NO WRITER ATTRIBUTED

To the Editors of the CRIMSON:

Yesterday's CRIMSON editorial on "The Service at Gore Hall" moves me to convey to you thus publicly my humble gratitude for your straightforward (though temperately phrased) comments anent the policing of the Library. (In my thoughtlessness I had almost said "our" Library.) This sort of service--secret service--one expects in the distributing stations of large city libraries, where individual attachments between books and readers are characteristically close, and where every person is under suspicion of being a thief until he is beyond the reach of temptation; but when members of the University are honored by the hirelings of the University with a grade of courtesy which would shame a country grocer's bumpkin, and with a gentlemanliness of demeanor which indicates an apprenticeship serving rations in a penitentiary, the intruding student is apt to wish that his taste for the finer courtesies had been better adapted to this new environment in the Reading Room at Gore Hall.

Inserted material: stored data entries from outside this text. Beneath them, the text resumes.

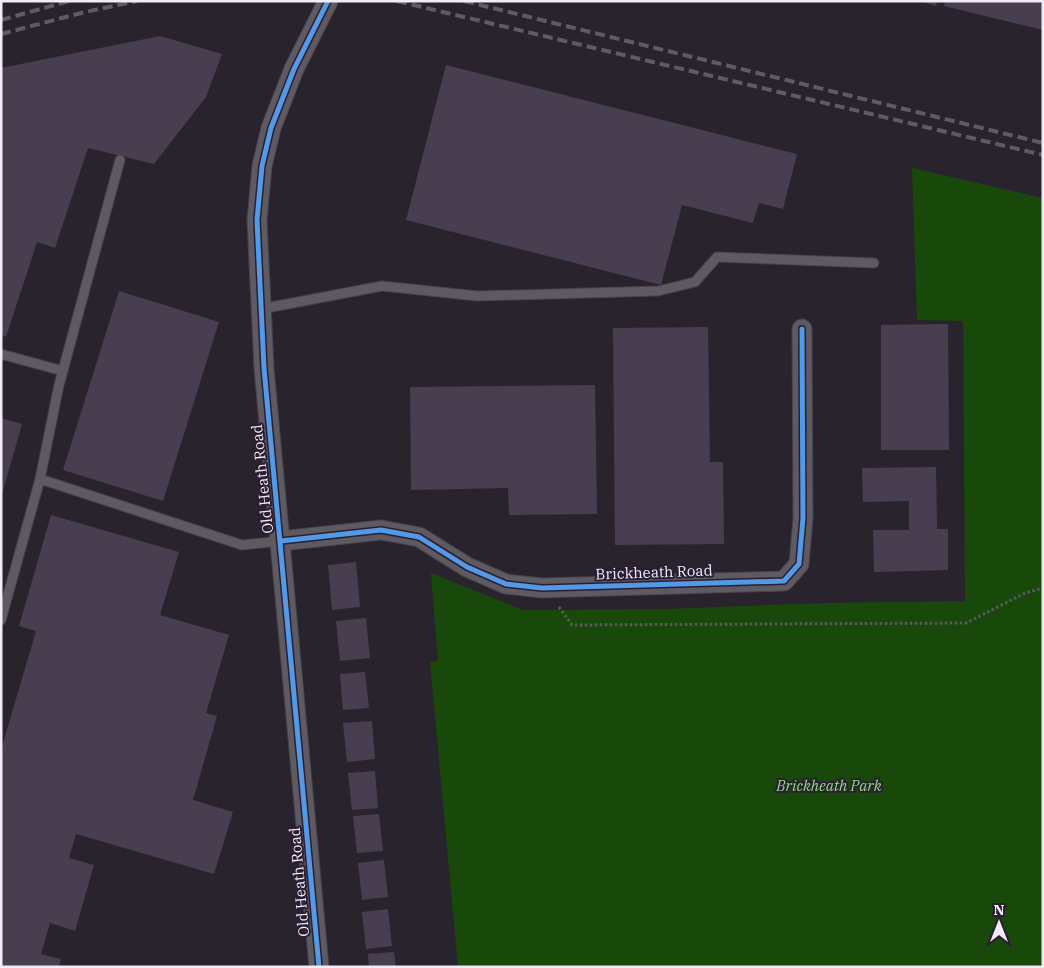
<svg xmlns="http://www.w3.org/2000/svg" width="1044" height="968" viewBox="0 0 1044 968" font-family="'IBM Plex Serif',serif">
  <rect width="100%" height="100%" fill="#29232e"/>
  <path fill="#19480b" d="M912 168 1043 198V967H458L430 662 438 661 431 573 523 610 666 609 821 603 965 601 963 321 917 320Z"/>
  <path fill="#493e50" d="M920 1H937L936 6Z
    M945 1H1043V30L944 6Z
    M160 36 222 54 206 97 154 164 88 148 55 248 37 242 6 337 1 335V68Z
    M446 65 797 154 783 209 759 203 753 223 682 205 661 285 406 220Z
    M119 291 219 322 163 501 63 470Z
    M948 324 949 450H881V325Z
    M708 327 710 462H723L724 544 615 545 613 328Z
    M595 385 597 514 509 515 508 488 411 490 410 387Z
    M1 418 22 424 2 494H1Z
    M936 467 937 529H948V570L874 572 873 530H909V501L863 502 862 468Z
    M51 515 179 552 160 615 229 635 206 713 217 716 193 800 233 812 214 874 76 834 69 858 94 865 75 931 50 923 41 954 61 959 59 967H1V750L36 631 19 626Z
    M356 562 360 607 332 610 328 565Z
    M366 618 370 658 340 661 336 621Z
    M365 672 369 708 343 710 340 674Z
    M372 721 375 759 347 762 343 723Z
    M375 771 378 808 352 810 348 773Z
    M379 814 383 851 357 853 353 816Z
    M384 860 388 897 362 900 358 863Z
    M388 909 392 946 366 949 362 912Z
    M394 952 396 967H369L368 954Z"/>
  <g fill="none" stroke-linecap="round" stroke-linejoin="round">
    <defs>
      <path id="service" d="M120 160 59 385 40 479 242 545 281 541
        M261 309 382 286 477 296 658 291 695 282 717 257 874 263
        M1 354 63 371
        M1 620 40 479"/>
      <path id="minor" d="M281 541 381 530 419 537 467 567 506 584 542 588 784 581 799 564 803 518 802 329
        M319 967 264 368 257 220 262 166 271 128 294 69 328 1"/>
    </defs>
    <use href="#service" stroke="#47414b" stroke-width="11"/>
    <use href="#minor" stroke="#47414b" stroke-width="21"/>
    <path stroke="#5c585f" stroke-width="3" stroke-dasharray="2.5 2.5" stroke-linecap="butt" d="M559 607 572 625 966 623 1025 593 1043 588"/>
    <use href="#service" stroke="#5e5a61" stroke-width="9"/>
    <use href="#minor" stroke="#5e5a61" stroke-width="19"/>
    <path stroke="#5f5a63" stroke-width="4" stroke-dasharray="10 5" stroke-linecap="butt" d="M397 1 1043 155
      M464 1 1043 143
      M1 20 69 1
      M1 34 85 12 137 1"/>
    <defs>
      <path id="cycleway" d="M281 541 381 530 419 537 467 567 506 584 542 588 784 581 799 564 803 518 802 329
        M319 967 264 368 257 220 262 166 271 128 294 69 328 1"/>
    </defs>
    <use href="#cycleway" stroke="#2a1f32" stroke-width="8"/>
    <use href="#cycleway" stroke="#5399e6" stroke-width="5"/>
  </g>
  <g text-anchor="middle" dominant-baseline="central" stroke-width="4" stroke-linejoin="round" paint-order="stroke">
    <g font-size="15" fill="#f2ebf8" stroke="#2a1f32">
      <text transform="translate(262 479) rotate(-96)">Old Heath Road</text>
      <text transform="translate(654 572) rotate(-2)">Brickheath Road</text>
      <text transform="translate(299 882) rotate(-95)">Old Heath Road</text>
    </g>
    <g font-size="15" font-style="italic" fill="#8dda7c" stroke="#2a1f32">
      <text x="829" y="785">Brickheath Park</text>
    </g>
  </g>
  <rect width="1044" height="968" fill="none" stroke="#f2ebf8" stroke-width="5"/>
  <g transform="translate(999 923)" stroke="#2a1f32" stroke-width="4" paint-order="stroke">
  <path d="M0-4L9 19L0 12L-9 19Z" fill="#f2ebf8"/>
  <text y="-8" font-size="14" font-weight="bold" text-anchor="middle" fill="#f2ebf8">N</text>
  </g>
</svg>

Far be it from me, however, to insinuate even indirectly that the rights and privileges of the gentlemen who officiate there are not indeed supreme and absolute. But I should wish to offer a single suggestion: that if their bearing toward the noisome student who infests their domain should ever by any cataclysmic regeneration of their nature approach a reasonable condescension as its limit, the approach should be very gradual, so that we might be able, by great effort, to adjust ourselves to such a revolutionary change in the life of the Harvard student as this regeneration would cause. 1908.